Antonie van Leeuwenhoek

, Volume 101, Issue 1, pp 185–193

Verrucosispora maris sp. nov., a novel deep-sea actinomycete isolated from a marine sediment which produces abyssomicins

Authors

    • School of BiologyUniversity of Newcastle
  • James E. M. Stach
    • School of BiologyUniversity of Newcastle
  • Roselyn Brown
    • School of BiologyUniversity of Newcastle
  • Avinash Naga Venkata Bonda
    • School of BiologyUniversity of Newcastle
  • Amanda L. Jones
    • School of BiologyUniversity of Newcastle
    • School of Life Sciences, Ellison BuildingNorthumbria University
  • Joanne Mexson
    • School of BiosciencesUniversity of Kent
  • Hans-Peter Fiedler
    • Mikrobiologisches InstitutUniversität Tübingen
  • Tiago Domingues Zucchi
    • School of BiologyUniversity of Newcastle
    • Departamento de Entomologia e Acarologia, ESALQUniversidade de São Paulo
  • Alan T. Bull
    • School of BiologyUniversity of Newcastle
    • School of BiosciencesUniversity of Kent
Original Paper

DOI: 10.1007/s10482-011-9651-5

Cite this article as:
Goodfellow, M., Stach, J.E.M., Brown, R. et al. Antonie van Leeuwenhoek (2012) 101: 185. doi:10.1007/s10482-011-9651-5

Abstract

Verrucosispora isolate AB-18-032T, the abyssomicin- and proximicin-producing actinomycete, has chemotaxonomic and morphological properties consistent with its classification in the genus Verrucosispora. The organism formed a distinct phyletic line in the Verrucosispora 16S rRNA gene tree sharing similarities of 99.7%, 98.7% and 98.9% with Verrucosispora gifhornensis DSM 44337T, Verrucosispora lutea YIM 013T and Verrucosispora sediminis MS 426T, respectively.
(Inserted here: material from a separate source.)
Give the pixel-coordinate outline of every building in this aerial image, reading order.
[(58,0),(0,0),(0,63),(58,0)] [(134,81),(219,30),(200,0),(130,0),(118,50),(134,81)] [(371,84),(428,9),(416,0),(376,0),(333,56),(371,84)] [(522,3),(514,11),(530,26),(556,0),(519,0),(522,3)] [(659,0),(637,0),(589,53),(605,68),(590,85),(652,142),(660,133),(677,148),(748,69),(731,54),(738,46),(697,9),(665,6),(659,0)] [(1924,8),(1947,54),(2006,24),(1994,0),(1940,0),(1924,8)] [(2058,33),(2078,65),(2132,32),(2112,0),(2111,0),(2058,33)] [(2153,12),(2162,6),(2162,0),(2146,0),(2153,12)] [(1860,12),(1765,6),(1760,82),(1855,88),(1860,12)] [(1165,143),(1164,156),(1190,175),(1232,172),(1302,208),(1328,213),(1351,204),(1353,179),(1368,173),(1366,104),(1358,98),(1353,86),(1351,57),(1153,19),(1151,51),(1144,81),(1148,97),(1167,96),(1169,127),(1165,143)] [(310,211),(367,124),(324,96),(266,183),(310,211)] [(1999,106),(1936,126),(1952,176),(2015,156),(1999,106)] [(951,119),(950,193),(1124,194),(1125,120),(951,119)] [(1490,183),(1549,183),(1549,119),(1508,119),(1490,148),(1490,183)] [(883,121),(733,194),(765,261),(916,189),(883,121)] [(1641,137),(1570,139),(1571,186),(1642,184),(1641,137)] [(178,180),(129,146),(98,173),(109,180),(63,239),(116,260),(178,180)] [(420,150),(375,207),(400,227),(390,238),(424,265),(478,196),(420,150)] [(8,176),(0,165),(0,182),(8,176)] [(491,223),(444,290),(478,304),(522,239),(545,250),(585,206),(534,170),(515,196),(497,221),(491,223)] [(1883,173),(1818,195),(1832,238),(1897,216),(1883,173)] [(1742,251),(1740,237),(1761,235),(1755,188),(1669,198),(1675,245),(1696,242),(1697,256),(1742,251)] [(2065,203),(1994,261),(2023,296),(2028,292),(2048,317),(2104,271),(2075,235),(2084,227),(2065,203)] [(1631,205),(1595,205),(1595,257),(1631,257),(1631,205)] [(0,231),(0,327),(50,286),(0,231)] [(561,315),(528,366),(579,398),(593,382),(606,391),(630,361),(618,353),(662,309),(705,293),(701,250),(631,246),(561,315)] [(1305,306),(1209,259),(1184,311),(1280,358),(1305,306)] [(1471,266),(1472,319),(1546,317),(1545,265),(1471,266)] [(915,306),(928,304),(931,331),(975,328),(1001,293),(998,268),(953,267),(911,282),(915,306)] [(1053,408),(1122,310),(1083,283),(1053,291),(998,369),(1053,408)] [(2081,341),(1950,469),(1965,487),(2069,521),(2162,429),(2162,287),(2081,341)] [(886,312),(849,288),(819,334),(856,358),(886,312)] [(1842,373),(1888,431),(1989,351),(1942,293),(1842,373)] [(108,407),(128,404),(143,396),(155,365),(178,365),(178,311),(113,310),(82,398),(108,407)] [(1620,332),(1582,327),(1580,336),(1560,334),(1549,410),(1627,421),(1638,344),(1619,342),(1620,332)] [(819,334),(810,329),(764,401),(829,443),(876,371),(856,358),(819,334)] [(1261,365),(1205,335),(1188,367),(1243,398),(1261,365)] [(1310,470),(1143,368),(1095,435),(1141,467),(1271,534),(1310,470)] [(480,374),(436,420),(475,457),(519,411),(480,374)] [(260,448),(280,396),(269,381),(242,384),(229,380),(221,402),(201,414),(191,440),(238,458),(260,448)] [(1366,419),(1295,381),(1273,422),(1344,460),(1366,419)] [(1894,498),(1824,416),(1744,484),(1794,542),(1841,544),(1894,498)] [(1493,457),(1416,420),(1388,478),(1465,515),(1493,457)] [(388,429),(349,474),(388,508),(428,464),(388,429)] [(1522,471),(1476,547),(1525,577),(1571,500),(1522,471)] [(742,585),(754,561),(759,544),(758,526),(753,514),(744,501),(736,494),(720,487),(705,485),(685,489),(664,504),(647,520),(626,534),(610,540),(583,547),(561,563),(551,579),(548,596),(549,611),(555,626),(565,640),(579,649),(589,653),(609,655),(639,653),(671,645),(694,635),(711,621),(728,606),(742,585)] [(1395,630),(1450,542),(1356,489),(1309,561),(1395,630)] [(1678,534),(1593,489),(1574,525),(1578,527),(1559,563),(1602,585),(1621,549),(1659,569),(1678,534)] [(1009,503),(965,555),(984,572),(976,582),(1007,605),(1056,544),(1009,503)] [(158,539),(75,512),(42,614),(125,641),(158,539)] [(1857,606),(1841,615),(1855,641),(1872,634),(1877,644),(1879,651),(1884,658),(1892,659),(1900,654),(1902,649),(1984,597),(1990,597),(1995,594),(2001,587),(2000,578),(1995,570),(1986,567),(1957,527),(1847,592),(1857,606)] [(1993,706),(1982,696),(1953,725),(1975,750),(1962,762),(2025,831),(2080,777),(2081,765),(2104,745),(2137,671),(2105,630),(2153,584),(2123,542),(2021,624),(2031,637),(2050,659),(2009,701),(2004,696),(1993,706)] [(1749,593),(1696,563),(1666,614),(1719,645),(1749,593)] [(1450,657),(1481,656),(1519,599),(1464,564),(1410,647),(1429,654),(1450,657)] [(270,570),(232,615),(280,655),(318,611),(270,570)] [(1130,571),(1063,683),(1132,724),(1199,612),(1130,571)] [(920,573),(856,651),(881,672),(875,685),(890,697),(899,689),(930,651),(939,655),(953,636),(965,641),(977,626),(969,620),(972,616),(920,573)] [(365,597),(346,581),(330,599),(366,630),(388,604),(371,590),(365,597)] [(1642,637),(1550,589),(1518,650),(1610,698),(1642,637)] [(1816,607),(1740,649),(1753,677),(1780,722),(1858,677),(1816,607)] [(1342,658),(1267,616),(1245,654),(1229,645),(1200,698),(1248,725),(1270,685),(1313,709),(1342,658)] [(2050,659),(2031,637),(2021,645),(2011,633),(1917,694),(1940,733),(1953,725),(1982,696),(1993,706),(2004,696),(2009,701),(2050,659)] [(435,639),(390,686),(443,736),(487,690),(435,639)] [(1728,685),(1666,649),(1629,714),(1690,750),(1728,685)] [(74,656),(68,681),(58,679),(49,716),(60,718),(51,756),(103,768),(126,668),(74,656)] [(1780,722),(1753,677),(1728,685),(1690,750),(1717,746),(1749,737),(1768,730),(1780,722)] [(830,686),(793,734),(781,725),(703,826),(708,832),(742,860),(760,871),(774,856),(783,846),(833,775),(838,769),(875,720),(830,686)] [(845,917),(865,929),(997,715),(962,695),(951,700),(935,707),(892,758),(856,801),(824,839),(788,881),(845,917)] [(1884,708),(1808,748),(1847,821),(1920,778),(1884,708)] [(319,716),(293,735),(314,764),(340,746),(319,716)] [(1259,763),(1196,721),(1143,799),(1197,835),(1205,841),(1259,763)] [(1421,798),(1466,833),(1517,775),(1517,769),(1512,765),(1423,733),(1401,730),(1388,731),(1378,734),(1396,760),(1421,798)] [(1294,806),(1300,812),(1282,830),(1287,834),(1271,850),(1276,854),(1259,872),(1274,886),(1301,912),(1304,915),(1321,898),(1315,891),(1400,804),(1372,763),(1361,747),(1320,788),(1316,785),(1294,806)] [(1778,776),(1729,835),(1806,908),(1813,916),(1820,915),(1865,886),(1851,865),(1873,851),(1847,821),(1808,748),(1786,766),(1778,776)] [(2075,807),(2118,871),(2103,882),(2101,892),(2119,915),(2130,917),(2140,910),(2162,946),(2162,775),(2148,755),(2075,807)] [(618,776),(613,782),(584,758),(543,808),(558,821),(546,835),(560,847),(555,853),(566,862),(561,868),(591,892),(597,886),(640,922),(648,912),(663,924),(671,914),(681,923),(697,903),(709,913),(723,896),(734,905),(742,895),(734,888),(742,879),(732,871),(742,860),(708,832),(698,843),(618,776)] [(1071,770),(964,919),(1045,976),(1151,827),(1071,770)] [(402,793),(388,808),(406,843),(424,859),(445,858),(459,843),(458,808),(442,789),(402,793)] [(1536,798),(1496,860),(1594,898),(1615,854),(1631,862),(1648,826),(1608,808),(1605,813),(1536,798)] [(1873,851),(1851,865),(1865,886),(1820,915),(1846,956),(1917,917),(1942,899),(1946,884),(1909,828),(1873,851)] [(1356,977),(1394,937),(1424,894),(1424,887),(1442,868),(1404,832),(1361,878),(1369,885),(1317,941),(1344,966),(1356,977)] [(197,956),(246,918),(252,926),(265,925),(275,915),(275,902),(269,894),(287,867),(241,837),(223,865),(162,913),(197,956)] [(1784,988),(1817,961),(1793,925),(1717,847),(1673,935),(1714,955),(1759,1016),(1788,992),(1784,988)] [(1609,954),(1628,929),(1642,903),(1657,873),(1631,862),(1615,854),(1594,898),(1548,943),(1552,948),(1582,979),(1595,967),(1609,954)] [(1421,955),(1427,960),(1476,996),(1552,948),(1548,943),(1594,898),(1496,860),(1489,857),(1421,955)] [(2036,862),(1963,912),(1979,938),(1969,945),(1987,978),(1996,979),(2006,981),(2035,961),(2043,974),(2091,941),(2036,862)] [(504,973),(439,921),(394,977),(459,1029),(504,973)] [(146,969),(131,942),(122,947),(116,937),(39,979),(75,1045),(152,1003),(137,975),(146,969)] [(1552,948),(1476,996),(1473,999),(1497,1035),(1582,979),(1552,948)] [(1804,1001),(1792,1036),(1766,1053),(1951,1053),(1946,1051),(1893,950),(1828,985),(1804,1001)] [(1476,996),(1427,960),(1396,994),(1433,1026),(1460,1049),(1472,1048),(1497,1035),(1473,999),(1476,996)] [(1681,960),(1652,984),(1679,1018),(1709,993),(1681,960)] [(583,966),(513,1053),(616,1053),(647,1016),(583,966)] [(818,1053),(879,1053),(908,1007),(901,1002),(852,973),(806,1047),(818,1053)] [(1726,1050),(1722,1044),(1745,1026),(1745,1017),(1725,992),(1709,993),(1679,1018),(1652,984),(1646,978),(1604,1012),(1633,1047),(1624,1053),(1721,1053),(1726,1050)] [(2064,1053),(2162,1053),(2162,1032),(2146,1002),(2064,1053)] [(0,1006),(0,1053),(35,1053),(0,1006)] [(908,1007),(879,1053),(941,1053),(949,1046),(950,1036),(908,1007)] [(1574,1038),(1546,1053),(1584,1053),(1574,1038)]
It was readily distinguished from the two latter species using a range of phenotypic features and from V. gifhornensis DSM 44337T, its nearest phylogenetic neighbor, by a DNA G+C content of 65.5 mol% obtained by thermal denaturation and fluorometry and DNA:DNA relatedness values of 64.0% and 65.0% using renaturation and fluorometric methods, respectively. It is apparent from the combined genotypic and phenotypic data that strain AB-18-032T should be classified in the genus Verrucosispora as a new species. The name Verrucosispora maris sp. nov. is proposed for this taxon with isolate AB-18-032T (= DSM 45365T = NRRL B-24793T) as the type strain.

Keywords

Verrucosispora marisPolyphasic taxonomyMarine sedimentActinomycete

Introduction

The genus Verrucosispora was established by Rheims et al. (1998) as a member of the family Micromonosporaceae. It currently encompasses the species Verrucosispora gifhornensis (Rheims et al. 1998), Verrucosispora lutea (Liao et al. 2009) and Verrucosispora sediminis (Dai et al. 2010), the single members of which were isolated from a peat bog, marine sediment and a deep-sea sediment, respectively. The taxon forms a distinct branch in the 16S rRNA gene tree and is characterized by branching hyphae which form a well-developed substrate mycelium, absent or sparse aerial hyphae, non-motile, spores with smooth, warty or hairy surfaces which are borne singly, in pairs or clusters and by the presence of meso-diaminopimelic acid and glycine in the peptidoglycan (wall chemotype II sensu Lechevalier and Lechevalier 1970), a glycolyl type of muramic acid, tetrahydrogenated menaquinones with nine isoprene units (MK 9 [H]4) as the predominant isoprenologue, diphosphatidylglycerol, phosphatidylethanolamine and phosphatidylinositol mannoside as major polar lipids (phospholipid type II after Lechevalier et al. 1977) and a DNA G+C base composition within the range 66.8–70.0%. This taxonomic profile serves to distinguish the genus Verrucosispora from the other genera classified in the family Micromonosporaceae (Xie et al. 2011).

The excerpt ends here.